• [Work required]: Once you find the line containing "analysis of renal" in the data below, copy it and each following line exactly, up to and including the line containing "was stained to", and nothing else.
____________
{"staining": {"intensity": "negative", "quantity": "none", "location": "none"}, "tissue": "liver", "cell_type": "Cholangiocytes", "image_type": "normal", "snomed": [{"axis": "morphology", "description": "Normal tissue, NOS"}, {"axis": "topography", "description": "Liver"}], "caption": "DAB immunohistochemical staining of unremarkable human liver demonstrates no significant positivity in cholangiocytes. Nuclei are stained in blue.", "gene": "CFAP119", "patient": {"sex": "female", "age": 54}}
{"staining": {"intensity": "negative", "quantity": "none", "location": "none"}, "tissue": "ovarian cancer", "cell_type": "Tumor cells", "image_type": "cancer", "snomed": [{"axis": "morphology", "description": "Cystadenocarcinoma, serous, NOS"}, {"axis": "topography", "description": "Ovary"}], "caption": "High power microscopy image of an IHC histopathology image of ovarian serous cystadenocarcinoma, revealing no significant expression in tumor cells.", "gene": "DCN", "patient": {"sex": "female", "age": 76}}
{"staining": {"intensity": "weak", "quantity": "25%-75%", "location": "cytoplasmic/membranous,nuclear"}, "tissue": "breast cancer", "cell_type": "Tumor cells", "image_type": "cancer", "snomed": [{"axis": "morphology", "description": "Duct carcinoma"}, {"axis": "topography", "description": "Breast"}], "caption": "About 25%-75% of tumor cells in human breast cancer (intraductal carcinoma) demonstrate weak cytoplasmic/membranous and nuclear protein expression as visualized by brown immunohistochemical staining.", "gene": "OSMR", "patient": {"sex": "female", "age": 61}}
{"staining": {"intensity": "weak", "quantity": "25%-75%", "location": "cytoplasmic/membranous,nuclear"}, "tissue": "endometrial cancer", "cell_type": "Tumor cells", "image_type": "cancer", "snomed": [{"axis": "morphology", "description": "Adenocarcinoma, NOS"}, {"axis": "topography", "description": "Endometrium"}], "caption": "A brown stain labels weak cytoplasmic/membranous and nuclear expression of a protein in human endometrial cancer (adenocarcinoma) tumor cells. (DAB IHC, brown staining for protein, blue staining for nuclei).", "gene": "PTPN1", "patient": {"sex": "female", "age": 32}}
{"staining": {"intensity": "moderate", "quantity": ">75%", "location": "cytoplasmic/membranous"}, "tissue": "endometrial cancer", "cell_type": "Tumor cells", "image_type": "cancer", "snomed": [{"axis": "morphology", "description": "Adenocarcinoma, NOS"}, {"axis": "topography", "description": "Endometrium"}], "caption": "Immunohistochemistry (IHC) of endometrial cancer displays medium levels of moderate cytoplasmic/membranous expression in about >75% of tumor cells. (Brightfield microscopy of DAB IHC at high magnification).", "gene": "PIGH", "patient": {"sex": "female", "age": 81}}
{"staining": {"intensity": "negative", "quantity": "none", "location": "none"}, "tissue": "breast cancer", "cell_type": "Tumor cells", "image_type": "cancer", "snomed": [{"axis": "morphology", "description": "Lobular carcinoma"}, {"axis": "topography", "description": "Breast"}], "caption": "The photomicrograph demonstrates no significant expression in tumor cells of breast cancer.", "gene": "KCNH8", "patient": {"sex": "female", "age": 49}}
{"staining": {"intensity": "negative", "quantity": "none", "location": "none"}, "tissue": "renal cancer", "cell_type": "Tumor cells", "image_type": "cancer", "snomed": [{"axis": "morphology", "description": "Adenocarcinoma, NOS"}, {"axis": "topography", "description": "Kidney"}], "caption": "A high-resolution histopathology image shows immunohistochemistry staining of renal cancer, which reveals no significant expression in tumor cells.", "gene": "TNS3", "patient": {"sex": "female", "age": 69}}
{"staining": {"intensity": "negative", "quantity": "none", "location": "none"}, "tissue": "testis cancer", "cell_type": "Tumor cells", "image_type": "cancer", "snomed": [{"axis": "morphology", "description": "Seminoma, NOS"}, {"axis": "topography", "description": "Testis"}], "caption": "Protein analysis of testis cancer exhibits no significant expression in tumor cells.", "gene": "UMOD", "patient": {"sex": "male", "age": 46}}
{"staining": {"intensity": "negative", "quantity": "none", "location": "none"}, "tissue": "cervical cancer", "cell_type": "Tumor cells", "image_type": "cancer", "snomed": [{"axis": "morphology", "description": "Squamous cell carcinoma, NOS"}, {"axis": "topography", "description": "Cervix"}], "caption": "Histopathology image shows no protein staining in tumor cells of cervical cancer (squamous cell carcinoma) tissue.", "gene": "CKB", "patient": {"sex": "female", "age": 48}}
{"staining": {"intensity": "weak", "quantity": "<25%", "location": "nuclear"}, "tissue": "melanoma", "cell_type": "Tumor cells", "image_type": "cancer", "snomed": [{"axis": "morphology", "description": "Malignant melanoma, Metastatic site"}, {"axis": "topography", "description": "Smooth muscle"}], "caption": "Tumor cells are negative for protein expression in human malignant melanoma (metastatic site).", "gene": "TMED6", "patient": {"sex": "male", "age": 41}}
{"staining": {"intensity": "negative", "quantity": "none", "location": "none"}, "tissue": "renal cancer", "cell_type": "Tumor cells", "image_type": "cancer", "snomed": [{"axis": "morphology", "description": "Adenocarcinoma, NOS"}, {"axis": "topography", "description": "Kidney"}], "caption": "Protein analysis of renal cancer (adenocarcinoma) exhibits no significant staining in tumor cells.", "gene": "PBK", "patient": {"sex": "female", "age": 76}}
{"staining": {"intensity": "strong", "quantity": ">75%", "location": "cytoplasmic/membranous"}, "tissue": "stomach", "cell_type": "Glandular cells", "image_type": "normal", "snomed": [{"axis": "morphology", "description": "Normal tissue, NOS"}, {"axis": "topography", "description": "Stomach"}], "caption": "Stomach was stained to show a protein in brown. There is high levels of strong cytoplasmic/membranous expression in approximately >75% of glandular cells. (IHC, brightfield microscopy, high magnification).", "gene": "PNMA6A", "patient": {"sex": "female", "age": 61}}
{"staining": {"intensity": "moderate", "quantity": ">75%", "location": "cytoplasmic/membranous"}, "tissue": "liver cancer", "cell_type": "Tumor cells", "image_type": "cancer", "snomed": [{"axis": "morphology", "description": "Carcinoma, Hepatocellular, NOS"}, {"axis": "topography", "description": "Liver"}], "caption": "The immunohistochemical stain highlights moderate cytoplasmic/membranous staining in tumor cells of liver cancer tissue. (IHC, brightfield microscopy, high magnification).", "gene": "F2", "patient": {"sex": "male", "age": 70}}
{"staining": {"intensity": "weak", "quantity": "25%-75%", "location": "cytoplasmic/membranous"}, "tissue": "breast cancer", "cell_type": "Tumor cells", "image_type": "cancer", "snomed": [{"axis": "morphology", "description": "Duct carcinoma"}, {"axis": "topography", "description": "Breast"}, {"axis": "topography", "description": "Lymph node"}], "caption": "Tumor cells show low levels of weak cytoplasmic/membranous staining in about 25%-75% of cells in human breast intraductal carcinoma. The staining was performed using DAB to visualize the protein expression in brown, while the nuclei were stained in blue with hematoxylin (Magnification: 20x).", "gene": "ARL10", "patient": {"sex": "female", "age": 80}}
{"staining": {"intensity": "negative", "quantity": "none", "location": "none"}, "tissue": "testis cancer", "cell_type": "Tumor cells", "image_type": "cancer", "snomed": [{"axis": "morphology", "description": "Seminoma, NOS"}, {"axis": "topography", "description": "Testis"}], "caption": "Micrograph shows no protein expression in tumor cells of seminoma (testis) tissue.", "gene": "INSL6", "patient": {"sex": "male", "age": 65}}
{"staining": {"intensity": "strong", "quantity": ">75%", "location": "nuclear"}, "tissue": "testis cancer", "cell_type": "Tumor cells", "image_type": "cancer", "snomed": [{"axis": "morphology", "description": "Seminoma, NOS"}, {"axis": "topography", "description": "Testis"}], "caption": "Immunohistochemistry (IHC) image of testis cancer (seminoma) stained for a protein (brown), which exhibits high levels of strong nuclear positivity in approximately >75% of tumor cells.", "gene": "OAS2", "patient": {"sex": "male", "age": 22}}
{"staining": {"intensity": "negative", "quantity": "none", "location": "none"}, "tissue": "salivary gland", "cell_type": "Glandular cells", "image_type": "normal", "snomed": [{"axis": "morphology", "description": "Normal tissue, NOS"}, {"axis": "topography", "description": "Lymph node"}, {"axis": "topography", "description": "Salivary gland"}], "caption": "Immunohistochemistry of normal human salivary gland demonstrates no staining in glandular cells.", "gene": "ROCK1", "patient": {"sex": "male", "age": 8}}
____________
• [Exercise output]:
{"staining": {"intensity": "negative", "quantity": "none", "location": "none"}, "tissue": "renal cancer", "cell_type": "Tumor cells", "image_type": "cancer", "snomed": [{"axis": "morphology", "description": "Adenocarcinoma, NOS"}, {"axis": "topography", "description": "Kidney"}], "caption": "Protein analysis of renal cancer (adenocarcinoma) exhibits no significant staining in tumor cells.", "gene": "PBK", "patient": {"sex": "female", "age": 76}}
{"staining": {"intensity": "strong", "quantity": ">75%", "location": "cytoplasmic/membranous"}, "tissue": "stomach", "cell_type": "Glandular cells", "image_type": "normal", "snomed": [{"axis": "morphology", "description": "Normal tissue, NOS"}, {"axis": "topography", "description": "Stomach"}], "caption": "Stomach was stained to show a protein in brown. There is high levels of strong cytoplasmic/membranous expression in approximately >75% of glandular cells. (IHC, brightfield microscopy, high magnification).", "gene": "PNMA6A", "patient": {"sex": "female", "age": 61}}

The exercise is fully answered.